22/05/2004

La politique sous les palmiers

On a beau n'avoir vu aucun film en compétition à Cannes, on ne peut pas s'empêcher d'être déçu de voir Fahrenheit 911 gagner la palme. Sur foi de tout ce que j'ai pu lire sur ce film, il tient plus de la propagande que du cinéma. J'ai beau assez facilement acquiescer à cette propagande, elle ne m'en pose pas moins un problème. La propagande, c'est faire cracher le morceau à une image, lui faire dire uniquement ce qu'on a envie d'entendre (une torture du visuel?). Ne pas la laisser respirer, ni la laisser parler librement. Le contraire de ma vision du cinéma, en gros.
 
Je soupçonne (tout comme le sous-entendait vaguement Moore) que ce choix est éminement politique, pas cinématographique (même si Tarantino, déjà, le nie).
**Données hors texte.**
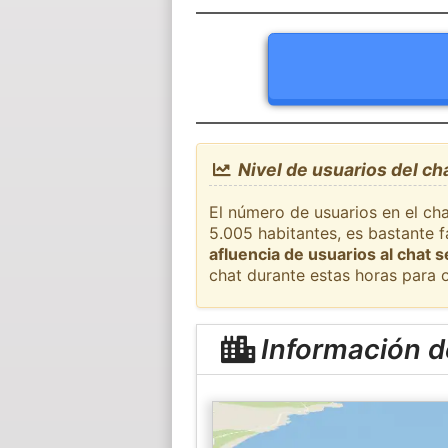
Nivel de usuarios del cha
El número de usuarios en el cha
5.005 habitantes, es bastante 
afluencia de usuarios al chat 
chat durante estas horas para 
Información de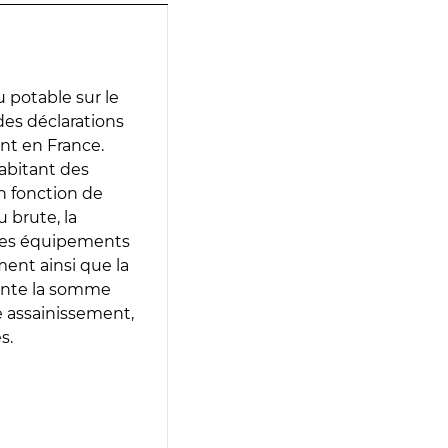
 potable sur le
 des déclarations
ent en France.
abitant des
en fonction de
 brute, la
 les équipements
ment ainsi que la
sente la somme
e assainissement,
s.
Il faut dire que ce festival l'a été plus que tout autre, politique. Finalement, c'est le petit belge, gagnant ex-aequo du prix du Court Métrage, qui a été le plus politique, en disant que Cannes devrait plus être un festival du cinéma et moins un festival du business.
 
La politique sur la Croisette se confond totalement avec les finances: c'est là que le problème des intermittents devient un problème de gros sous (manifestation des commerçants de la ville et ratonnade des intermittents bloquant des projections du Marché du Film), c'est là que l'exception culturelle se fait ensabler par la vision américaine de la culture (avec la lutte contre le "piratage" qui s'internationnalise). C'est là que Michael Moore devient une star "altermondialiste" en jouant le jeu de l'offre et de la demande (le film a semble-t-il d'abord fait événement par la difficulté à entrer aux séances).
 
Une drôle de politique en somme: on peut critiquer tous les gouvernements qu'on veut, mais qu'on ne touche pas à l'argent.